Approximately 215 tons of compostables and 155 tons of recyclables were diverted from the landfill by Green Star Schools during the 2017-2018 school year. According to the Environmental Protection Agency’s Waste Reduction Model, which tracks report greenhouse gas emissions reductions from several different waste management practices. According to the model, for every one ton of recycling or composting collected, 3 tons of carbon emissions are saved. Overall, the Green Star Schools program helped 50 schools attain 1,110 tons of carbon emissions savings, equivalent to the total energy use of almost 120 homes for a year.
In addition, the tons composted prevented the release of methane—a dangerous greenhouse gas that is 84 times more potent than carbon in the short-term. Methane is released when organic matter, such as yard trimmings and food scraps, are sent to landfills, where they decompose without oxygen. When composted correctly, organic matter does not release methane.
What were some of the resulting co-benefits?

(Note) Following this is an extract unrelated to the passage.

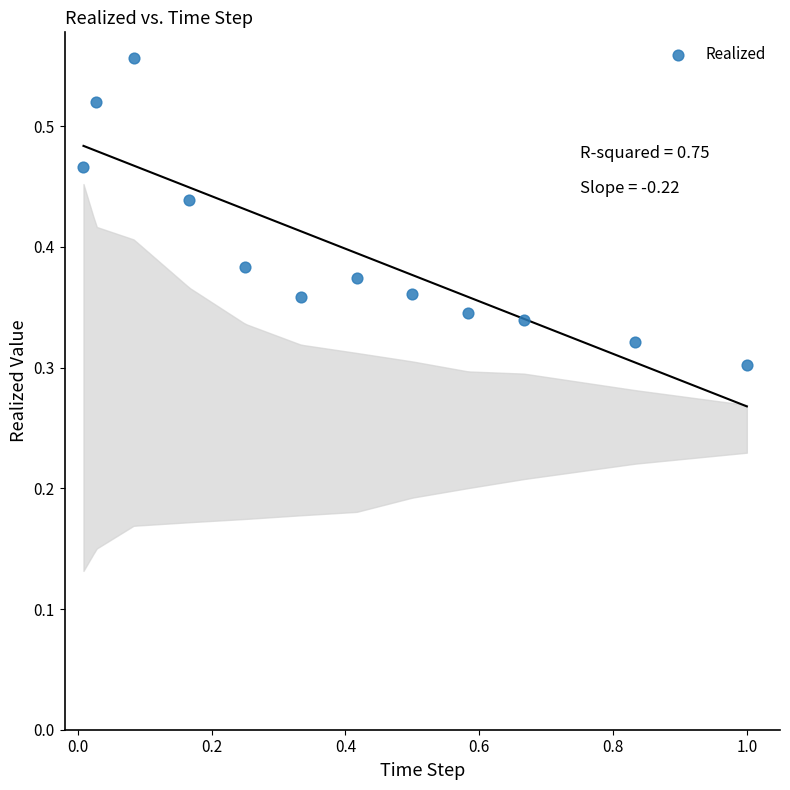

What is the range of X values (max minus min)?

1.0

The Green Star Schools Program promotes environmental stewardship to students, but the message is spread to their families. For example, this comment from a parent:
“Thanks to the Green Star Schools program, my daughter comes home from school and digs through our trash to point out what could be recycled or composted rather than thrown away…widespread change truly begins with children.”

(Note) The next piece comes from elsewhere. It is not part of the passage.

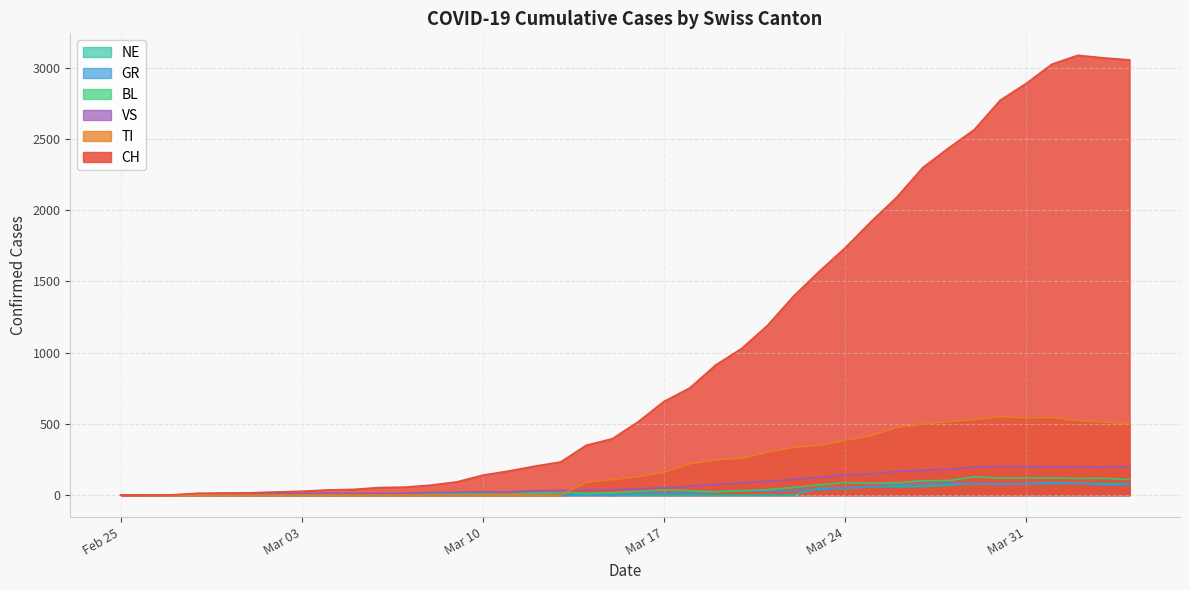

Which series has the largest total across all categories?

CH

Another co-benefit is resiliency. You may have heard that China effectively stopped importing American recyclables in January 2018, causing devastation to the recycling market. In some communities, materials are collected with no place to ship them. Some communities are halting recycling pick-up, and others are forced to send recyclables to landfill. Eco-Cycle’s education programs--including the Green Star Schools Program--contributes to a well-informed community, which helps produce very clean recyclables. Because of this, Boulder County’s recyclables are making it to market—not to landfills.
Sustainability
Currently, the Green Star Schools program is free to schools. We are funded by contracts with the school districts with which we work, and by grants from private foundations and corporations. We request $25,000 to complete our Zero Waste Schools guide, which compiles our decades of experience to help other teachers and administrators develop Zero Waste programs at their schools.
Once the Zero Waste Schools guide is complete, it will be available for free to teachers, schools, and other interested organizations to access. In the future, we may develop accompanying materials and technology to support and enhance the material in the guide for a charge, but all schools, regardless of funding, will have access to the guide.
Return on investment
To complete the Zero Waste Schools guide that would be accessible to any school after completion, we divide the total budget of $40,000. At this point, we do not foresee charging for access to the guide.

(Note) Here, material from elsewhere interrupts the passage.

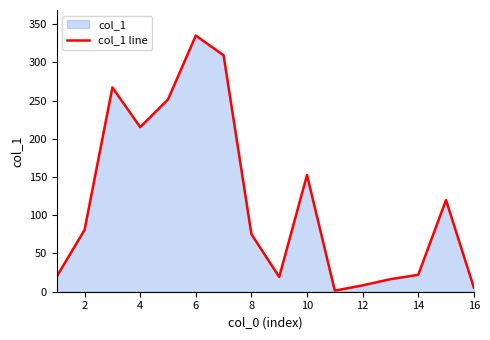

What is the value of the 4th point from the left?

215.2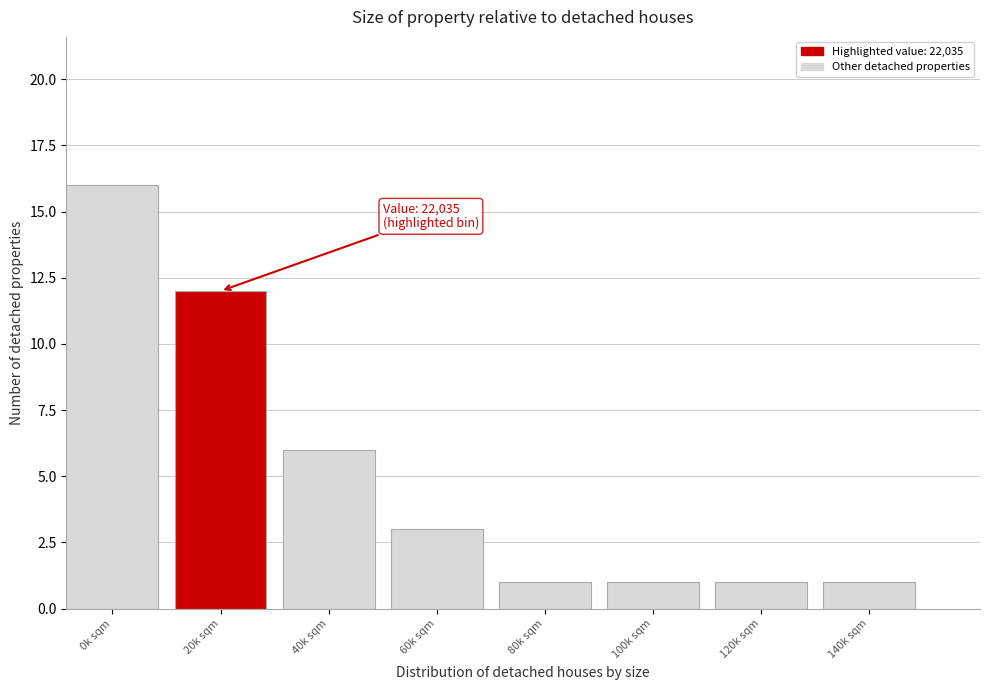

Reading left to right, extract all data points from this chart.

16	12	6	3	1	1	1	1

How could we successfully replicate this solution elsewhere?
There is no comprehensive Zero Waste Schools guide currently available. To fill this void, Eco-Cycle has been developing our Zero Waste Schools guide, which takes the lessons we have learned over decades of operating our successful program to benefit schools nationwide.
Our guide includes a blue print to help launch a Zero Waste program at schools with very different demographics, populations, funding systems, and locations. We also include the most successful lessons and activities, which have been refined over the years. And, above all, our Zero Waste Schools guide provides flexible design so that teachers can use these activities in all subject areas and grade levels.
Our budget to complete the guide is $40,000, which includes text review and design layout. Initial distribution would occur through the Eco-Cycle Hub, our department that consults with local governments around the nation to help meet their Zero Waste and sustainability goals.